World Menopause Day 2023 - Heart Health 
Did you know that doing through the menopause negatively impacts your heart health?  
According to the British Heart Foundation, women in general have a lower risk of being affected by coronary heart disease. But after the menopause, their risk increases substantially. 
One of the hormones that drops during menopause is estrogen and this is vital for many bodily functions, beyond reproduction. In addition to regulating the menstrual cycle, estrogen affects the reproductive tract, the urinary tract, the heart and blood vessels, bones, breasts, skin, hair, mucous membranes, pelvic muscles, and the brain. Many organ systems, including the musculoskeletal and cardiovascular systems, and the brain are affected by estrogen and this is why we xperience so many varied symptoms at this time.  
Estrogen has a protective effect on the heart. It helps to control cholesterol levels and reduces the risk of fat building up in your arteries. It also helps keep your blood vessels healthy. 
When estrogen levels fall, fat can builds up in the arteries causing them to become narrower. This increases your risk of developing coronary heart disease, a heart attack or stroke.  
The menopause can also cause changes to our bodies that increase the risk of coronary heart disease such as: 
Weight gain, especially around the middle. This can lead to an increase of visceral fat around your organs. 
The increase of bad cholesterol, which can lead to heart attacks or strokes. 
Less ability to control blood sugar levels, which may lead to type-2 diabetes. 
Increased blood sugar. 
Going through early menopause (before 45) can also increase our chances of having heart problems later in life, due to the extended time without sufficient estrogen. If you are navigating early menopause you should seek advice from your GP or specialist menopause nurse. 
So, what can you do to proactively reduce your risk of heart disease? 
You won't be surprised that maintaining a healthy lifestyle is the number one priority during the menopause. This will help you manage your symptoms and promote better long-term heart health. Specifically think about:  
1. Maintaining a healthy weight - try to eat natural, nutritious food that gives you energy, without the excessive calories. Eat plenty of fruit and vegetables, lean meat & fish and keep your salt & sugar down. 
2. Increasing your activity levels - think about how you can incorporate activity into your daily routine so you are moving more. The best form of exercise is the one you enjoy and can stick to. If you don't want to start formal exercise, think about how activity can be increased in your daily routine. For example, walking up the stairs at work, getting off the bus a stop earlier, getting on your bike instead of in the car.  
3. Reducing your alcohol consumption - many women find that alcohol increases menopausal symptoms (hot sweats and palpitations) and may reduce alcohol naturally during this time. Alcohol when socialising may be a habit that doesn't serve you, so think about how you reduce it whilst still having a nice time. 

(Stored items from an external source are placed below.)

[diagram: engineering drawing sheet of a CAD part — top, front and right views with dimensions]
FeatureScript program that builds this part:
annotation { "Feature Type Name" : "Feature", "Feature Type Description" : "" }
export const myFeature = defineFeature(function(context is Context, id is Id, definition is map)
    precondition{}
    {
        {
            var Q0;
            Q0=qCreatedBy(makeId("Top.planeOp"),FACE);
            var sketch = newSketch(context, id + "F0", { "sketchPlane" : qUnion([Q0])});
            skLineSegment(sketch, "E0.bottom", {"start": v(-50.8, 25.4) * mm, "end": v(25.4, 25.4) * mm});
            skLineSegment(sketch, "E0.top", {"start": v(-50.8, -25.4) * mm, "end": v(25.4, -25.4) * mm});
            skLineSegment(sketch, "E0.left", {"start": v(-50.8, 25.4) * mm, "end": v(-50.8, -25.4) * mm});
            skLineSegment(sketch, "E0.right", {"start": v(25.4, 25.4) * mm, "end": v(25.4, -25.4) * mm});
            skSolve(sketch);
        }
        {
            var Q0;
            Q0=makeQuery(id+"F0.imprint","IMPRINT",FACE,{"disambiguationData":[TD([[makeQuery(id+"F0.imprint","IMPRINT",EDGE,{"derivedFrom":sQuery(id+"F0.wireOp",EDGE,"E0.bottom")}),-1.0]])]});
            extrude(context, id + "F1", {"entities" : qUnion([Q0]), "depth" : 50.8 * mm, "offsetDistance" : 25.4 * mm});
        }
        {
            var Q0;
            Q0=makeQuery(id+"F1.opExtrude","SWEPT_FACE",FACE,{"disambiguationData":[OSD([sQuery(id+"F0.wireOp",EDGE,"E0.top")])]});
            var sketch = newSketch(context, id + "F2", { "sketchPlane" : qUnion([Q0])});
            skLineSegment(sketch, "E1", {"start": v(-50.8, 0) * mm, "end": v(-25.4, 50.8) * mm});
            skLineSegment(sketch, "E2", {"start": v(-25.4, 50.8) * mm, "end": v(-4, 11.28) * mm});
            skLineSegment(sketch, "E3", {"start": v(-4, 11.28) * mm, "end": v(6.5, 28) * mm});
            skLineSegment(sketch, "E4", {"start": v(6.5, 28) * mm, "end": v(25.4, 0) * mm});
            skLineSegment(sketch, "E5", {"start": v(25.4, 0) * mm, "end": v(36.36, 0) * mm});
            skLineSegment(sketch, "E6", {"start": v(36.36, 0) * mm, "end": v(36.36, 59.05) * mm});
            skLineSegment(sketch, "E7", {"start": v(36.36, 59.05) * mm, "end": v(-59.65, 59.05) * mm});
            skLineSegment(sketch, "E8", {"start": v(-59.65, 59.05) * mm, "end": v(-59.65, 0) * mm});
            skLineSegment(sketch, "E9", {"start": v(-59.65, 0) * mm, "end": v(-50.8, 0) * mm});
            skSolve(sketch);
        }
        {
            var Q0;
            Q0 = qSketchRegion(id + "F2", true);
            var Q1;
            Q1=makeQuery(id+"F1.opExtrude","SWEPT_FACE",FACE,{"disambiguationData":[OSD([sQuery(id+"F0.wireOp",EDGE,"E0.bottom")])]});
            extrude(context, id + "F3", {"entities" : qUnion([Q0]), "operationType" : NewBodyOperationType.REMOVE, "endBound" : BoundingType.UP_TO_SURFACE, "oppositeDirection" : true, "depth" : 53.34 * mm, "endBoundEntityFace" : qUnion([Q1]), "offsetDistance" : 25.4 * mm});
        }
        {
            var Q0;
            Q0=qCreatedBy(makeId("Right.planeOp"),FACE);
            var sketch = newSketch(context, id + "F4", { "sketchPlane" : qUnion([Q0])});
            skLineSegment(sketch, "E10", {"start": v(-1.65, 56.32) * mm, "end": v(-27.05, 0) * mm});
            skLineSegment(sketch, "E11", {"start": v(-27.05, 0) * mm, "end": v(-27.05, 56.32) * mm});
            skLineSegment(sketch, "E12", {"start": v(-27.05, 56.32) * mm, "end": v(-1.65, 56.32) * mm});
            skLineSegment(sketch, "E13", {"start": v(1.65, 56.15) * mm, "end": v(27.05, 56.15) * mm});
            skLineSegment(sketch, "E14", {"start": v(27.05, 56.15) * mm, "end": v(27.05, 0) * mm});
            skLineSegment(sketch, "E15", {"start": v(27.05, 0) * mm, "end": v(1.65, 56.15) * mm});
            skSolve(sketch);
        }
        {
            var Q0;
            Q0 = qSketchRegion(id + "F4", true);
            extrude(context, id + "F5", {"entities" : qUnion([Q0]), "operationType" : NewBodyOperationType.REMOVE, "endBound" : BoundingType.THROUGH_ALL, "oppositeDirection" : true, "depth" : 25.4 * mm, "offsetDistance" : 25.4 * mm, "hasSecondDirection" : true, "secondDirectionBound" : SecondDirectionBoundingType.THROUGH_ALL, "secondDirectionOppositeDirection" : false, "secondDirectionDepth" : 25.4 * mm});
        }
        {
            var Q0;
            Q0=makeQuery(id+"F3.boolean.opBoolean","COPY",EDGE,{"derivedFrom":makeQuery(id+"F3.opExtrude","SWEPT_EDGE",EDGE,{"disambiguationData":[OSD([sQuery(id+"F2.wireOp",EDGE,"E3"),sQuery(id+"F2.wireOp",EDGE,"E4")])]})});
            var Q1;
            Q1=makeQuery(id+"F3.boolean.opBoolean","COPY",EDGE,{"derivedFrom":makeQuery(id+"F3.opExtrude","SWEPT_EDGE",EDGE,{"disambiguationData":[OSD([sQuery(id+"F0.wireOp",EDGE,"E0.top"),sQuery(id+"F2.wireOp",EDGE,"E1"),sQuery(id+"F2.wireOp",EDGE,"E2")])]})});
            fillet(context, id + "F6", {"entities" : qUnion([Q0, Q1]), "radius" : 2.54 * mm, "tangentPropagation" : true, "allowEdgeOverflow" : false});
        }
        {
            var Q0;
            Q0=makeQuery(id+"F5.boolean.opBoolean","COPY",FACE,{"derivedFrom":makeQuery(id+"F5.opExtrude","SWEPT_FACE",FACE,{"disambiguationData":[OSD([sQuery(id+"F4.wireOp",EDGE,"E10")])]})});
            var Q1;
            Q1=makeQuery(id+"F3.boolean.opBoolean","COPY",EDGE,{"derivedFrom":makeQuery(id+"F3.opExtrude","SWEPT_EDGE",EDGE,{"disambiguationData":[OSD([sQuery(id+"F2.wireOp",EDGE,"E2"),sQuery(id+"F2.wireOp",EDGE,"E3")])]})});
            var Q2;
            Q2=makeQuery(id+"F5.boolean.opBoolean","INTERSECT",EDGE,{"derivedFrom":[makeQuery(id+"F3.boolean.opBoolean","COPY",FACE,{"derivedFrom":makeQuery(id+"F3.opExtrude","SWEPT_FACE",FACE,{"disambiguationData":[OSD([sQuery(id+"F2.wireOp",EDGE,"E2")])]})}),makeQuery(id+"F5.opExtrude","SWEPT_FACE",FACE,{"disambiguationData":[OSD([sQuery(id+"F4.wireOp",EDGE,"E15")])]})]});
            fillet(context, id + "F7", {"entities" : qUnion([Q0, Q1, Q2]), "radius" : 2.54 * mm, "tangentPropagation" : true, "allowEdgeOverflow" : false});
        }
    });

4. Stopping smoking - we know that smoking may exacerbate menopause symptoms such as hot flushes and palpitations but people use it as a strategy to cope with stress during menopause. Think about reducing smoking over time by using replacement products or starting new routines that keep you distracted. 
5. Consider taking HRT (Hormone Replacement Therapy) - As well as treating many of the symptoms of menopause, HRT has been proven to reduce the risk of coronary heart disease. This is because the estrogen protects the heart. We know that the earlier HRT is started the more effective it is at protecting us against the risk of coronary heart disease. It is important to talk to your GP about HRT and whether it is right for you.  
Being aware of how we can manage our heart health during menopause and beyond is so important. Following these steps will have a significant impact on our future heart health.